── Available data ──

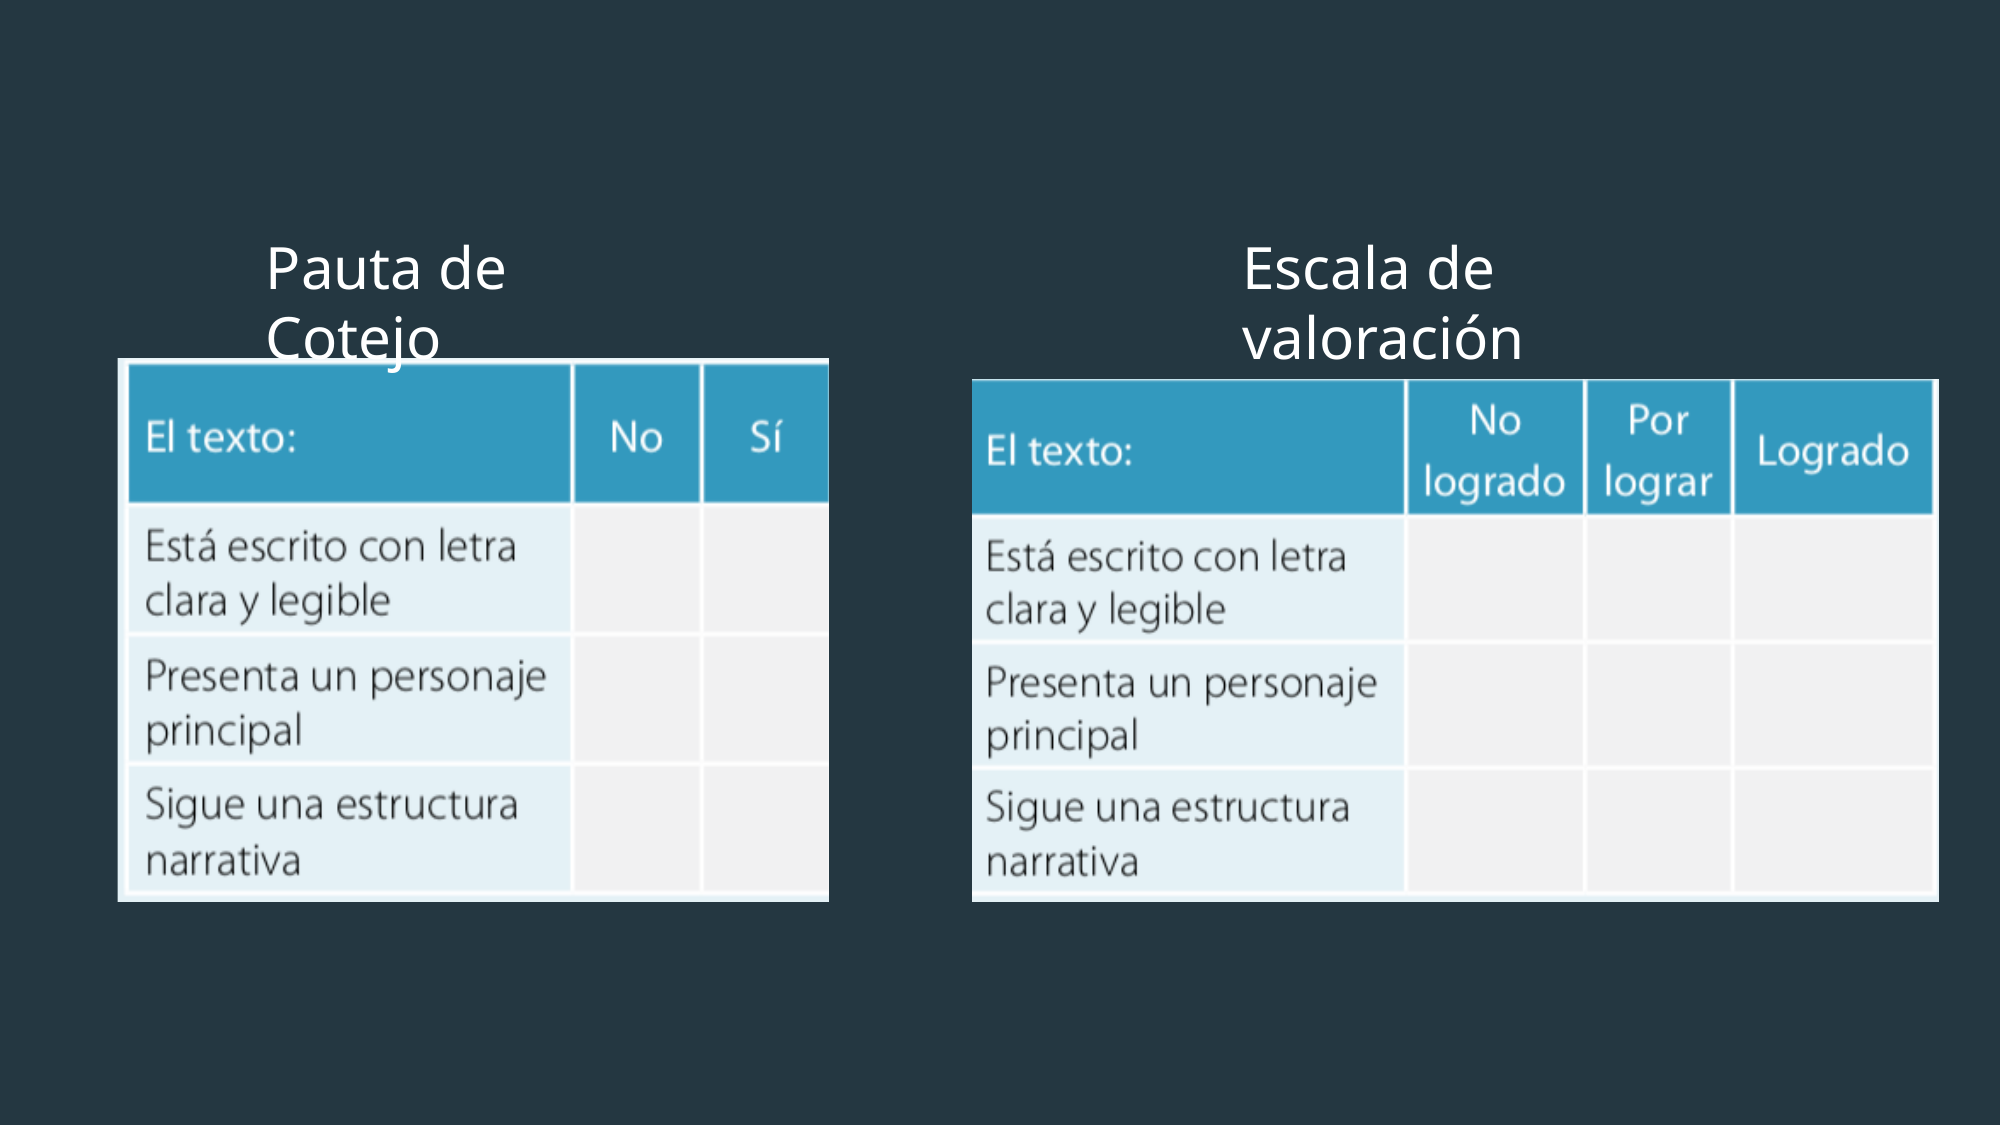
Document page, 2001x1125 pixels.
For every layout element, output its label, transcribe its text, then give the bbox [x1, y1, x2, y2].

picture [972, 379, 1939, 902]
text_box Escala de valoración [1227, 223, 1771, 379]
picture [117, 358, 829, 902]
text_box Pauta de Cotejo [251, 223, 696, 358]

───

# [Work task]
All lines from the one that holds "For every layout" to the end of the entries above must be transcribed exactly, both ends included, and no others.

# [Task answer]
For every layout element, output its label, transcribe its text, then give the bbox [x1, y1, x2, y2].

picture [972, 379, 1939, 902]
text_box Escala de valoración [1227, 223, 1771, 379]
picture [117, 358, 829, 902]
text_box Pauta de Cotejo [251, 223, 696, 358]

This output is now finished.